- **Document excerpt**
As we grow into more senior roles, constant fatigue becomes a real risk for most executives. I have felt this myself and I know several friends who are absolutely miserable. Very few talk about it openly. In my friend’s circle, this has been a recurring topic for a while. We joke about it as the natural outcome of getting old – but we are all well aware that age is not the root cause, or at least not the biggest reason.
I am in a plane now on a work trip to India and thought I will post a rant on this topic.
As I look back at my own career – I can see a certain paradox. I have been exhausted from having too much to do. I have also been equally exhausted from having too little to do. Either way the outcome is terrible. Exhaustion should not be worn as a badge of honor if it’s perpetual.
In my case – being bored out was an even bigger challenge. My brain just switches to a low power mode and I kept doing stupid repetitive things mindlessly. I grew bitter and there were physical symptoms like throwing up and so on. Thankfully I could change roles relatively quickly when I ran into those situations. I no longer accept roles unless I am very sure that the mission excites me. It took some hard knocks before this wisdom kicked in and I wish I was smarter about it earlier.
These days I ask myself a simple question “What will break if I am not around for a couple of weeks?”. If not a lot will break is the honest answer – it is usually a good indicator that being bored out is just around the corner and I am largely doing repetitive work that can be delegated or automated. Then it’s time to find a new mission. You and your boss might not agree about this though. Be fair and give your boss the time and context to process this. Also the mission might not be a new job or role – it could be a side project that excites you and is white space for the company.
Since I have also worked with and managed a lot of execs over the years whose careers I have observed closely, I am reasonably sure this has been the case for at least a good proportion of them.
Most senior leaders walk unsuspecting into an agency trap. The transition from an individual contributor to a manager is hard. It’s equally hard if not harder to become the manager of managers and every step up from there. It takes some time to realize that you no longer can directly influence the outcome like you used to in your previous role. I still struggle with this every time I take on a new role, but usually get over it faster thanks to the life experience gathered along the way.

- **Set of tasks**
a – In the essay on executive fatigue, why does the author treat the question "What will break if I am not around for a couple of weeks?" as a useful check?
b – List every effect the author of the executive fatigue essay says being bored out had on them.
c – Write the next part of the essay on executive fatigue, starting after its final sentence.

- **Listed entries**

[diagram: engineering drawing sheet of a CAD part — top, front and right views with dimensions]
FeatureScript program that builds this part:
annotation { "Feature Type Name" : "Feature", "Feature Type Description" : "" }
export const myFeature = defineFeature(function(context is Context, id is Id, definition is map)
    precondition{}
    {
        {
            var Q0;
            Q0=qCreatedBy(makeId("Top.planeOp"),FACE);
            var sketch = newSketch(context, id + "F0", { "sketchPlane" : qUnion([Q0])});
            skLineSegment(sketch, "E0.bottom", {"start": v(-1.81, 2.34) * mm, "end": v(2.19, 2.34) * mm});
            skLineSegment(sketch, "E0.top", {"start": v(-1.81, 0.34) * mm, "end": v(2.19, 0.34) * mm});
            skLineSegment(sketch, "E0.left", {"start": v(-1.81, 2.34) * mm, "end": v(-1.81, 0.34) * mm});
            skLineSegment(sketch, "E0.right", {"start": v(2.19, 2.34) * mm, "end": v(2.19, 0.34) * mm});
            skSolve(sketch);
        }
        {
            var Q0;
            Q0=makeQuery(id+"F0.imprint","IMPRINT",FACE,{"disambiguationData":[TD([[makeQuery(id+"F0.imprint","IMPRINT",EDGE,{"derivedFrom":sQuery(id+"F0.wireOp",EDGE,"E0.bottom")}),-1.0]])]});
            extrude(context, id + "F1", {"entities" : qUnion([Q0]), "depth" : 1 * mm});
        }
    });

- **Answers**
a – If the honest answer is that not much will break, the author takes it as a sign that being bored out is close. It also signals that the author is mostly doing repetitive work that could be delegated or automated, so it is time to find a new mission.

b –
- The brain switched to a low power mode.
- Doing stupid repetitive things mindlessly.
- Growing bitter.
- Physical symptoms such as throwing up.

c –
As I look back at the relatively low exhaustion roles I have had earlier in my career – I think one reason is that I had a lot of peers I could freely talk to. I didn’t have to think about “is it ok to be vulnerable?”. Every step up after that, my peer group shrank and it took me a while to realize that it’s ok to be vulnerable to your team as well. I can’t say I have quite mastered it but I am a lot better at it today than say 15 years ago.
Senior leaders are managing the collective anxiety of a lot of people in their organizations – and often outside their organizations. You need some venting mechanisms built quickly to deal with it. The comfortable thing to do is to lean on others in the same situation – your peers and your direct reports and your boss. There is value in that – but there is a challenge that we might not immediately realize. It’s super easy to fall into an echo chamber where everyone feeds into the insecurities of everyone else.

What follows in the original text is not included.